問179
透熱灸による急性炎症反応で最も遅く出現するのはどれか。
この問題の分類段階2 理解正答の理由や選択肢の違いを整理する問題
正答:4
正答:4
傷が埋まって元に戻る段階のものが最も遅い。正答は4。
炎症の経過を、初期の反応と修復の段階に分けられるか。
組織が傷むと、まず傷んだ細胞や血液の成分から物質が放出され、血管が広がり、血液の成分が漏れ出て、白血球が集まってくる。ここまでが急性期の反応で、数分から数日のうちに進む。傷んだ組織を片づけた後、線維を作る細胞が働いて丈夫な線維を産生し、傷が埋まっていく。この修復の段階は最も遅く現れる。したがって記述4が正しい。誤肢は3つとも急性期の早い時期の出来事である。
炎症を「赤くなって腫れて痛む」という像だけで捉えると、修復の段階が視野から抜ける。傷んだ→片づける→作り直す、という3段階で捉えると、時間の順が決まる。灸では、意図的にこの経過を起こしていることになる。
痕を残す灸では、小さな熱傷を作って炎症の経過を引き起こす。この経過に伴って、傷んだ組織を片づける細胞が集まり、体を守る働きが動く。修復が進むと、線維が増えて瘢痕となり、これが灸痕である。同じ部位に繰り返し据えると、瘢痕が厚くなる。過剰な刺激を長期に繰り返さないことが要点である。

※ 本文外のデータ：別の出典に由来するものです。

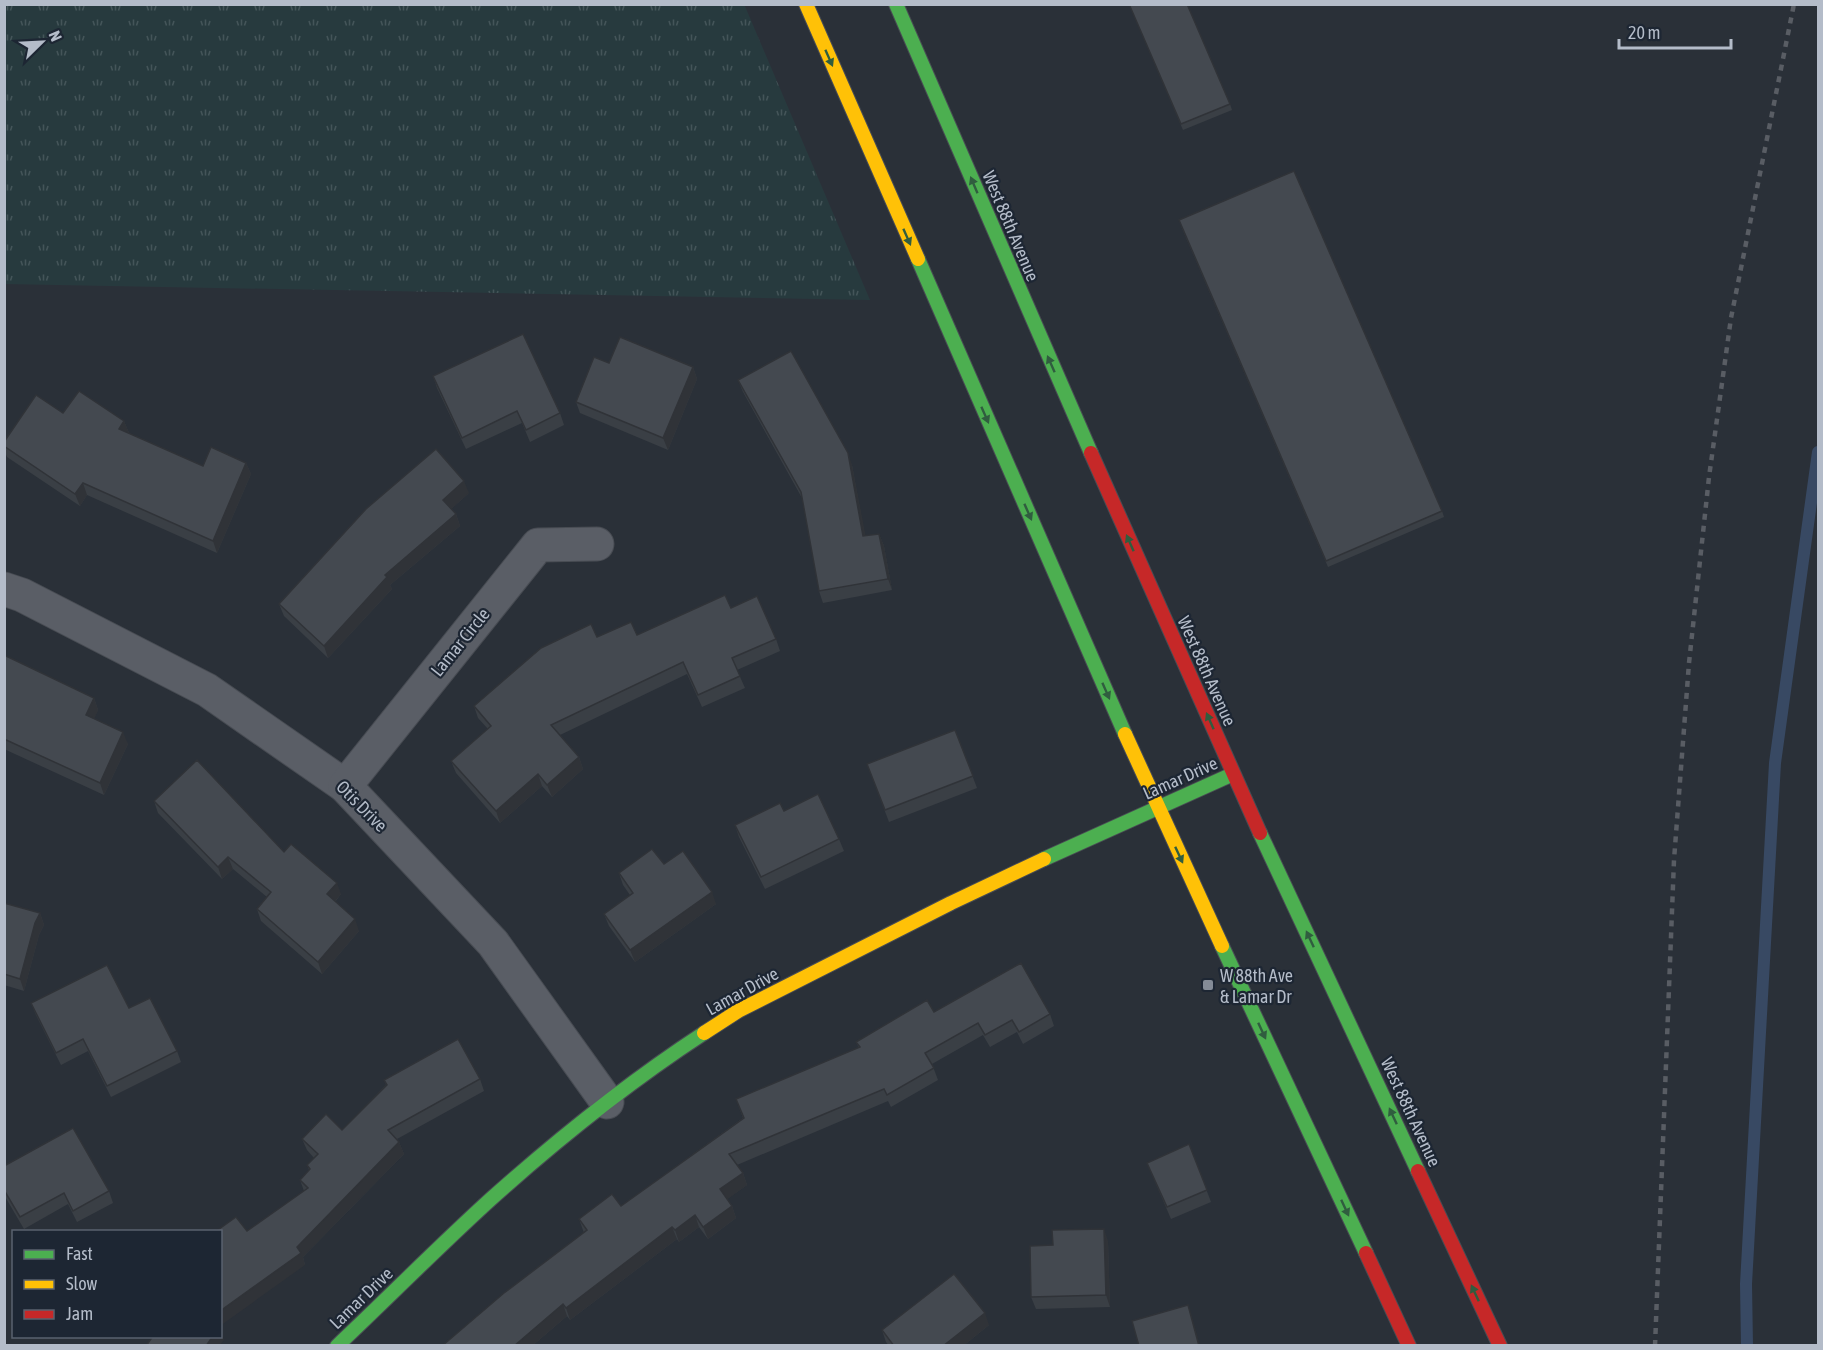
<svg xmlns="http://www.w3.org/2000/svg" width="1823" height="1350" font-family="'Asap Condensed',sans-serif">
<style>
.grass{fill:url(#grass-tufts)}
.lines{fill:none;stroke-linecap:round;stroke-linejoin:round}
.stream{stroke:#384963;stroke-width:12}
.street-casing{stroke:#484c53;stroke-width:35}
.fast-casing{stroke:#484c53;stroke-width:16}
.slow-casing{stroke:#484c53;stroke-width:16}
.jam-casing{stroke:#484c53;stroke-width:16}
.street{stroke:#5a5e66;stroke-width:33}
.fast{stroke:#4caf50;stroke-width:14}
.slow{stroke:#ffc107;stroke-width:14}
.jam{stroke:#c62828;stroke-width:14}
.rail{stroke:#595d64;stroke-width:4.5;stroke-dasharray:6 6;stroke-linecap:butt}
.wall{fill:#3a3f45}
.shaded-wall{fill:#303338}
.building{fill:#444950;stroke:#303338;stroke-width:1.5}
.oneway{fill:#305d3f}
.poi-dot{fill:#848b96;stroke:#1d2633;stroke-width:2}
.labels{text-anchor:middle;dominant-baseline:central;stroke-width:4.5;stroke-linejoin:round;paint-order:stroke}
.street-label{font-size:18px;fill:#b4bcc9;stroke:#1d2633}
.poi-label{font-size:18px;fill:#b4bcc9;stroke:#1d2633;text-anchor:start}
</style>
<defs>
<pattern id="grass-tufts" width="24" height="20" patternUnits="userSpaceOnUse" patternTransform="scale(1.5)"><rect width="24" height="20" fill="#273a3e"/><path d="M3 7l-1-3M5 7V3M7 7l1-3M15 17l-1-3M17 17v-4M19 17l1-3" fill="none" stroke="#445559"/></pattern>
</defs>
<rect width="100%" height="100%" fill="#2a3038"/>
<path class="grass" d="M744 4 870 300 5 284V5Z"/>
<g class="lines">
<path class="stream" d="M1747 1346 1746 1284 1775 763 1818 452"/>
<defs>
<g id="street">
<path d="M4 589 22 595 207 690 345 786 493 943 607 1102"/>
<path d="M345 786 538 545 597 544"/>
</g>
<g id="fast">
<path d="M896 4 1091 453"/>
<path d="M918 259 1125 734"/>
<path d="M1260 833 1418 1171"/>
<path d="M1044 859 1233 774"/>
<path d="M1222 946 1366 1253"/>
<path d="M337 1346C389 1297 439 1246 492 1198 558 1139 629 1082 704 1033"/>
</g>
<g id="slow">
<path d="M806 4 918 259"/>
<path d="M1125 734 1222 946"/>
<path d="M704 1033 738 1011 951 903 1044 859"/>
</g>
<g id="jam">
<path d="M1091 453 1260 833"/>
<path d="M1418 1171 1500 1346"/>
<path d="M1366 1253 1409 1346"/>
</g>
</defs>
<use href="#street" class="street-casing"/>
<use href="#fast" class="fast-casing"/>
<use href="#slow" class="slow-casing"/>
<use href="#jam" class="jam-casing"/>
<use href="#street" class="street"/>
<use href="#fast" class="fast"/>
<use href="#slow" class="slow"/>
<use href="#jam" class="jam"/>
<path class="rail" d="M1655 1346 1674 860 1689 663 1709 477 1731 318 1794 4"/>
</g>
<g class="wall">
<path d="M1129 4 1230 104 1232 110 1183 130Z"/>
<path d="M1181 226 1442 511 1444 517 1328 567Z"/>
<path d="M609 363 693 367 697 379 668 450 580 413 576 402Z"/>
<path d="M433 376 560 413 564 425 530 442 522 423 466 449 437 388Z"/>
<path d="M738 380 852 465 865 536 879 534 884 546 892 590 823 603 819 591 802 498 743 392Z"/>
<path d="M63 413 124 421 129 433 203 466 246 463 251 474 217 553 87 495 80 506 7 457 4 450V442Z"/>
<path d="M469 493 451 509 456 514 460 526 390 585 392 589 328 658 284 616 279 604Z"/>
<path d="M731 608 776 639 780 651 737 670 745 688 702 707 687 674 560 735 579 757 583 769 552 797 542 786 500 823 456 773 451 761 488 729 478 718 474 706 597 637 637 635Z"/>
<path d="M4 655 94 698 98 710 94 718 128 744 104 795 4 749Z"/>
<path d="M955 730 977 788 889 822 867 764Z"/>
<path d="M154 801 284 852 341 894 335 902 359 931 322 974 261 921 257 909 267 897 233 869 222 879 158 813Z"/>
<path d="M735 825 839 839 844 851 765 889 739 837Z"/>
<path d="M664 864 716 904 635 962 609 926 604 914 630 895 623 885 619 873Z"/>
<path d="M4 903 40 913 44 925 39 935 24 991 4 985Z"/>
<path d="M31 1003 129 1008 177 1051 181 1062 111 1097 88 1051 61 1065 36 1015Z"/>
<path d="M934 1012 1050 1014 1054 1026 1023 1044 1017 1032 990 1047 983 1035 932 1064 938 1080 891 1107 888 1101 737 1165 743 1173 747 1185 727 1199 732 1206 736 1218 708 1239 699 1227 679 1242 677 1239 570 1320 567 1316 532 1346 584 1233 579 1219 621 1206 743 1118 736 1099 859 1048 856 1042Z"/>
<path d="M480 1079 484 1091 397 1139 399 1142 404 1154 303 1257 305 1265 247 1231 304 1191 300 1180 309 1170 307 1165 314 1158 307 1150 302 1139 342 1130 386 1085 384 1080Z"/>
<path d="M1189 1144 1211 1202 1171 1219 1147 1163Z"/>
<path d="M4 1166 109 1191 113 1203 77 1222 68 1204 24 1229 4 1195Z"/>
<path d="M1108 1241 1110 1307 1036 1309 1031 1297 1053 1245Z"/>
<path d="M989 1325 963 1346H889L886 1342 882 1330Z"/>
</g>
<g class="shaded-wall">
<path d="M693 367 697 379 668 450 663 438Z"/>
<path d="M124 421 129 433 119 429Z"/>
<path d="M848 453 852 465 868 548 863 536Z"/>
<path d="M246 463 251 474 217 553 213 541Z"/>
<path d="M464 481 469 493 448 512 443 500Z"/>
<path d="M83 483 87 495 80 506 75 494Z"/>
<path d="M456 514 460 526 390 585 392 589 328 658 324 646 385 575Z"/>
<path d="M879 534 884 546 892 590 888 579Z"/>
<path d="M94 698 98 710 91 727 86 715Z"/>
<path d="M123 732 128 744 104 795 100 783Z"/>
<path d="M579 757 583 769 552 797 547 785Z"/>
<path d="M538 774 542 786 500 823 496 811Z"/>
<path d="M228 857 233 869 222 879 218 867Z"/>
<path d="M337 883 341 894 331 906 327 894Z"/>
<path d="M712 892 716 904 635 962 630 950Z"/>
<path d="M40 913 44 925 39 935 24 991 20 979 35 923Z"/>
<path d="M355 919 359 931 322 974 318 962Z"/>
<path d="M399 1142 404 1154 303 1257 305 1265 220 1326V1311L297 1247Z"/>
<path d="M743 1173 747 1185 725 1201 720 1189Z"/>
<path d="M732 1206 736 1218 708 1239 703 1227Z"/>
<path d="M695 1215 699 1227 679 1242 675 1230Z"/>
<path d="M672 1227 677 1239 570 1320 566 1308Z"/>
<path d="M1104 1229 1108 1241 1110 1307 1106 1295Z"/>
<path d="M563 1304 567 1316 532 1346H514Z"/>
<path d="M1188 1305 1192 1317 1200 1346H1199Z"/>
<path d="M985 1313 989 1325 963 1346H943Z"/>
<path d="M220 1331 224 1340 219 1346H206L213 1336H220Z"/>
</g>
<g class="building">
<path d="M1129 4H1187L1230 104 1181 124Z"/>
<path d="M1294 171 1442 511 1326 561 1179 220Z"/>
<path d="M523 334 560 413 526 430 517 411 462 438 433 376Z"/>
<path d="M620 337 693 367 663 438 576 402 594 357 609 363Z"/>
<path d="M791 351 848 453 863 536 879 534 888 579 819 591 801 492 738 380Z"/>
<path d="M79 391 124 421 119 429 203 466 211 447 246 463 213 541 83 483 75 494 4 446V442L36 395 63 413Z"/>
<path d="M436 449 464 481 443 500 456 514 385 575 387 577 324 646 279 604 366 509Z"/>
<path d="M725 595 731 608 757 596 776 639 732 658 740 676 698 695 683 662 551 725 579 757 547 785 538 774 496 811 451 761 491 726 474 706 541 648 591 624 597 637 631 622 637 635Z"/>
<path d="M4 655 94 698 86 715 123 732 100 783 4 739Z"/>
<path d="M955 730 973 776 885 810 867 764Z"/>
<path d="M197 760 284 852 291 844 337 883 327 894 355 919 318 962 257 909 271 892 228 857 218 867 154 801Z"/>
<path d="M818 794 839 839 761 877 735 825 780 803 784 811Z"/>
<path d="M652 849 664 864 683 851 712 892 630 950 604 914 633 893 619 873Z"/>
<path d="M4 903 40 913 35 923 20 979 4 974Z"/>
<path d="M1021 963 1050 1014 1019 1032 1012 1020 985 1035 978 1023 925 1053 934 1068 887 1095 884 1089 729 1154 743 1173 720 1189 732 1206 703 1227 695 1215 675 1230 672 1227 566 1308 563 1304 514 1346H442L504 1293 587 1230 579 1219 612 1194 621 1206 744 1118 736 1099 860 1047 856 1042 927 1000 934 1012Z"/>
<path d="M107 965 129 1008 150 998 177 1051 107 1086 83 1039 56 1053 31 1003Z"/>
<path d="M458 1039 480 1079 388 1130 399 1142 297 1247 301 1253 220 1311V1232H215L236 1217 247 1231 308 1188 300 1180 310 1169 307 1165 318 1154 302 1139 326 1114 342 1130 387 1085 384 1080Z"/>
<path d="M73 1128 109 1191 73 1211 64 1193 20 1217 4 1190V1166Z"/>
<path d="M1189 1144 1207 1190 1167 1207 1147 1163Z"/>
<path d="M1104 1229 1106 1295 1031 1297 1030 1246 1053 1245 1052 1230Z"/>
<path d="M954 1274 985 1313 943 1346H894L882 1330Z"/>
<path d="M1188 1305 1199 1346H1139L1132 1321Z"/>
<path d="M153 1336H213L206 1346H146Z"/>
</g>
<defs><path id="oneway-solid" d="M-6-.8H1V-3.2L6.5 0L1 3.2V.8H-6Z" transform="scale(1.5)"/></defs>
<g class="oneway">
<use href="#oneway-solid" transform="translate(829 58) rotate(66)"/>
<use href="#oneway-solid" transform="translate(974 185) rotate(-113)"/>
<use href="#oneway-solid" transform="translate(907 237) rotate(66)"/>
<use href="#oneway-solid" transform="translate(1051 364) rotate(-114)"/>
<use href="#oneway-solid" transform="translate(985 415) rotate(66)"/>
<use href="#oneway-solid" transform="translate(1028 512) rotate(66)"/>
<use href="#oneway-solid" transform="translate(1130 543) rotate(-114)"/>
<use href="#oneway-solid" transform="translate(1106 691) rotate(66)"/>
<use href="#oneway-solid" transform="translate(1210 721) rotate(-114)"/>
<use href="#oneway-solid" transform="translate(1179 855) rotate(65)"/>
<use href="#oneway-solid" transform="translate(1310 939) rotate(-115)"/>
<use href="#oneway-solid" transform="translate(1262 1031) rotate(65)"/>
<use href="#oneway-solid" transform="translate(1393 1116) rotate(-115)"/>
<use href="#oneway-solid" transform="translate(1345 1208) rotate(65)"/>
<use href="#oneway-solid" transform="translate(1475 1293) rotate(-115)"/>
</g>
<rect class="poi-dot" x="1202" y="979" width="12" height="12" rx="3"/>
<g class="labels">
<g class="street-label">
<text transform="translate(1011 226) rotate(67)">West 88th Avenue</text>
<text transform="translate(460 642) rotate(-51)">Lamar Circle</text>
<text transform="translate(1207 671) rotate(66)">West 88th Avenue</text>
<text transform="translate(1180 778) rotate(-24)">Lamar Drive</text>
<text transform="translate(362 806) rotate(45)">Otis Drive</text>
<text transform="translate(742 991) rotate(-29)">Lamar Drive</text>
<text transform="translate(1411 1112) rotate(65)">West 88th Avenue</text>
<text transform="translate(361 1298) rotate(-44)">Lamar Drive</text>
</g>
<g class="poi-label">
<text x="1220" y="975">W 88th Ave<tspan x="1220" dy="21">&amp; Lamar Dr</tspan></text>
</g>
</g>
<rect width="1823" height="1350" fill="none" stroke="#b4bcc9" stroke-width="12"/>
<rect x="12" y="1230" width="210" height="108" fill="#1d2633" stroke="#59626f" stroke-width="1.5"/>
<rect x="24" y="1250" width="30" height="9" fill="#4caf50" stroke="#59626f" stroke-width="1.5"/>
<text x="66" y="1260" font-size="18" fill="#b4bcc9">Fast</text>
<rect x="24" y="1280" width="30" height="9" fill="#ffc107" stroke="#59626f" stroke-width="1.5"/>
<text x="66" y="1290" font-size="18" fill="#b4bcc9">Slow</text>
<rect x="24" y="1310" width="30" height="9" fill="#c62828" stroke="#59626f" stroke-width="1.5"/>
<text x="66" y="1320" font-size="18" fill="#b4bcc9">Jam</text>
<g transform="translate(42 42) rotate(66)" stroke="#1d2633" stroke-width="4.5" paint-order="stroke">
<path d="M0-4.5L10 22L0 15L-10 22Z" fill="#b4bcc9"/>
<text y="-9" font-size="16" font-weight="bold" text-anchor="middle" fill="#b4bcc9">N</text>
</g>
<path d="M1619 39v9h112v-9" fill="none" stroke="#b4bcc9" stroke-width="3"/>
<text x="1628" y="39" font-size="18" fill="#b4bcc9" stroke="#1d2633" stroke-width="4.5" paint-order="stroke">20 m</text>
</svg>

炎症の出来事を4つ並べ、修復の段階を1つ置く。解法は、(1) 出来事を時間順に並べる、(2) 急性期と修復期に分ける、(3) 修復期のものを選ぶ。
最も遅く出現するのは膠原線維の産生。ブラジキニンとセロトニンの放出、補体の滲出はいずれも急性期の早い出来事。傷む→片づける→作り直す、の順で考える。